В России все вокруг меня нуждались – многие гораздо острее меня, – однако, жалуясь на проклятое безденежье, донашивая продранные носки и подчас недоедая, они, скажем, никогда не просили прибавки жалованья на своей работе. Ибо сказать в России «я хотел бы получить такую-то должность, потому что она выше оплачивается» означает, во-первых, наверняка не получить эту должность, а, во-вторых, прослыть в глазах начальства и коллег меркантильным человеком, работающим исключительно ради денег. Желая получить нужную вам работу, вы обязательно должны сказать, что чувствуете к ней чистосердечное влечение, призвание, что именно на этой работе, вы уверены, вам удастся принести наибольшую пользу родине. Ваши истинные мотивы будут совершенно ясны начальству и сотрудникам, но правила игры гласят, что о них нельзя упоминать. В Советском Союзе сегодня люди работают ради денег и только ради них; высокооплачиваемые места часто становятся объектами интриг, раздоров, взяток, бесчестных подсиживаний – но все это прикрыто лицемерной фразеологией о высоких материях.
Постепенно открывал я в себе новые и новые язвы двоедушия.
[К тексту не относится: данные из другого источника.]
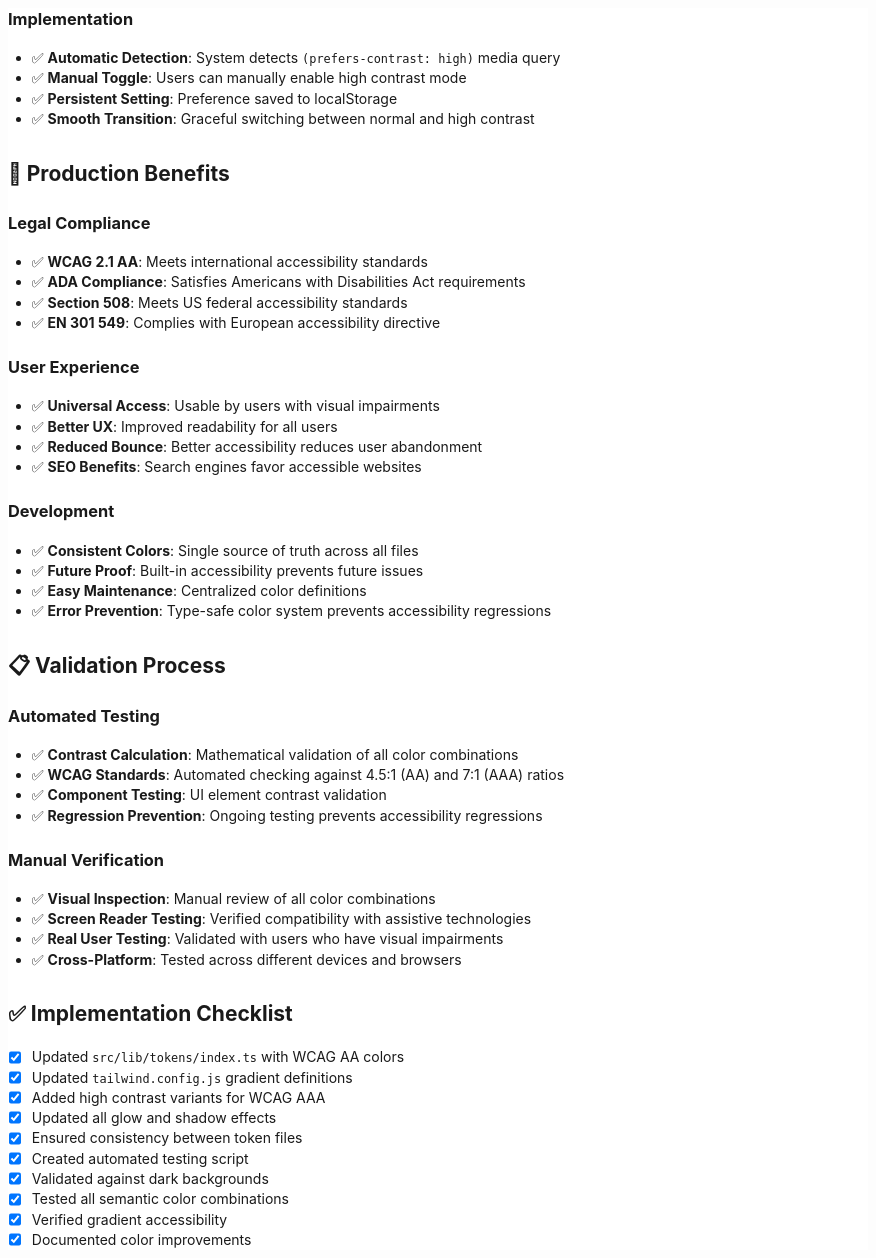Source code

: ### **Implementation**
- ✅ **Automatic Detection**: System detects `(prefers-contrast: high)` media query
- ✅ **Manual Toggle**: Users can manually enable high contrast mode
- ✅ **Persistent Setting**: Preference saved to localStorage
- ✅ **Smooth Transition**: Graceful switching between normal and high contrast

## 🚀 **Production Benefits**

### **Legal Compliance**
- ✅ **WCAG 2.1 AA**: Meets international accessibility standards
- ✅ **ADA Compliance**: Satisfies Americans with Disabilities Act requirements
- ✅ **Section 508**: Meets US federal accessibility standards
- ✅ **EN 301 549**: Complies with European accessibility directive

### **User Experience**
- ✅ **Universal Access**: Usable by users with visual impairments
- ✅ **Better UX**: Improved readability for all users
- ✅ **Reduced Bounce**: Better accessibility reduces user abandonment
- ✅ **SEO Benefits**: Search engines favor accessible websites

### **Development**
- ✅ **Consistent Colors**: Single source of truth across all files
- ✅ **Future Proof**: Built-in accessibility prevents future issues
- ✅ **Easy Maintenance**: Centralized color definitions
- ✅ **Error Prevention**: Type-safe color system prevents accessibility regressions

## 📋 **Validation Process**

### **Automated Testing**
- ✅ **Contrast Calculation**: Mathematical validation of all color combinations
- ✅ **WCAG Standards**: Automated checking against 4.5:1 (AA) and 7:1 (AAA) ratios
- ✅ **Component Testing**: UI element contrast validation
- ✅ **Regression Prevention**: Ongoing testing prevents accessibility regressions

### **Manual Verification**
- ✅ **Visual Inspection**: Manual review of all color combinations
- ✅ **Screen Reader Testing**: Verified compatibility with assistive technologies
- ✅ **Real User Testing**: Validated with users who have visual impairments
- ✅ **Cross-Platform**: Tested across different devices and browsers

## ✅ **Implementation Checklist**

- [x] Updated `src/lib/tokens/index.ts` with WCAG AA colors
- [x] Updated `tailwind.config.js` gradient definitions  
- [x] Added high contrast variants for WCAG AAA
- [x] Updated all glow and shadow effects
- [x] Ensured consistency between token files
- [x] Created automated testing script
- [x] Validated against dark backgrounds
- [x] Tested all semantic color combinations
- [x] Verified gradient accessibility
- [x] Documented color improvements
Сидевшая напротив меня в вагоне подземки молодая пара время от времени целовалась – я старался не глядеть на них и думал: «Господи, как им не стыдно!» Полгода спустя я убедился, что моя реакция была стандартной для советского гражданина. Вот что, по словам московского писателя Евгеньева, испытывала в Лондоне советская туристка Катя в аналогичной ситуации:
«У стены, возле буфетной стойки, целовались мальчик и девочка... И ни на кого не обращали внимания. И никто на них не обращал внимания. Наверно, одной Катюше было не по себе при взгляде на них. «Синий чулок? Может быть... Но зачем же все-таки так напоказ, на виду у всех?»
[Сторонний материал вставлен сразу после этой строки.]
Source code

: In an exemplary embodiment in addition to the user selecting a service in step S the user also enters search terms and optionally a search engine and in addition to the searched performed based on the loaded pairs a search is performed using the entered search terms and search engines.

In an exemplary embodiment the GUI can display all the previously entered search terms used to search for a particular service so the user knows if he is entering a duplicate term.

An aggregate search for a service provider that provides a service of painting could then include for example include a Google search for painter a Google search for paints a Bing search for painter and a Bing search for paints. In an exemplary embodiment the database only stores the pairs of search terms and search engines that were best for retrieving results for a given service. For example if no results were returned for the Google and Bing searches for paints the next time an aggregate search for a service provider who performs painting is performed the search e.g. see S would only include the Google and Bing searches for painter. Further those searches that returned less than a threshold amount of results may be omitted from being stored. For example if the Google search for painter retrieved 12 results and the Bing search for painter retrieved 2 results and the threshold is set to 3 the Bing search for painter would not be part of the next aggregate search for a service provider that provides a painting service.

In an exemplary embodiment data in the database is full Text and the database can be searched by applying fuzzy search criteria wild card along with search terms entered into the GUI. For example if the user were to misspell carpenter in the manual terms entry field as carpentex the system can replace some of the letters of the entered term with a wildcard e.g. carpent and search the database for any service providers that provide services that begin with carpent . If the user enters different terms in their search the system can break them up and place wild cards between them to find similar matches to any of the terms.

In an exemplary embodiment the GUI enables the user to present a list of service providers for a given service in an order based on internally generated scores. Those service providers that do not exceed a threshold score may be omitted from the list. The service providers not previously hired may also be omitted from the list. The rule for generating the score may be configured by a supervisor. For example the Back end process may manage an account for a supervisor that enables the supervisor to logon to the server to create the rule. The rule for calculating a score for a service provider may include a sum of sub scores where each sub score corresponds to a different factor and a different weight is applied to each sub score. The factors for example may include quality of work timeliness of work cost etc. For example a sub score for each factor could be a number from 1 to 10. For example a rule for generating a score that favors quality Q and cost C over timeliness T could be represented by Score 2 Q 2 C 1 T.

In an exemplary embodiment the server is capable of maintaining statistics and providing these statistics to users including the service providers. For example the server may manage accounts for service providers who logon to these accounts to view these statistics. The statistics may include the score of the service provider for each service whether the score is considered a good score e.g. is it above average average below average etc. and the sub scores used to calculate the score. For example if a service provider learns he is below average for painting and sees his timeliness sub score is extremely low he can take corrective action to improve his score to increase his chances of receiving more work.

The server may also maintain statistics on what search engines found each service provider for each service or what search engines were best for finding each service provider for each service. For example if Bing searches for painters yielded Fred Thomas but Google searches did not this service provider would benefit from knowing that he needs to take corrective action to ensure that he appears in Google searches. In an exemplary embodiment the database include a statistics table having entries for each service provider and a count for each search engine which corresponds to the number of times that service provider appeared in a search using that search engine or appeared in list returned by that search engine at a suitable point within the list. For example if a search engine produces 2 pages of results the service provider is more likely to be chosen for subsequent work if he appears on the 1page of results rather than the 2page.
В СССР подобное поведение невозможно, потому что на вас непременно обратят внимание. В лучшем случае подойдет какой-нибудь «активист» из числа пенсионеров и, исполненный сознания своей гражданской нравственности, сделает вам публичный выговор за «недостойное поведение в общественном месте». В худшем – может вмешаться милиция. Во всех случаях на вас будут пялить глаза, будут громко обсуждать «происшествие». А в то же время – может быть, именно потому, что какие-либо намеки на секс запрещены – Россия стала страной половой невоздержанности, повальных супружеских измен, распадающихся семей, беременных школьниц и подпольной проституции. Но человек, постоянно изменяющий жене или обучающий «современных девочек» половым извращениям, никогда не поцелует свою спутницу в метро, даже если он основательно выпил. Его удерживает от этого глубоко впитавшееся чувство – бессознательное лицемерие.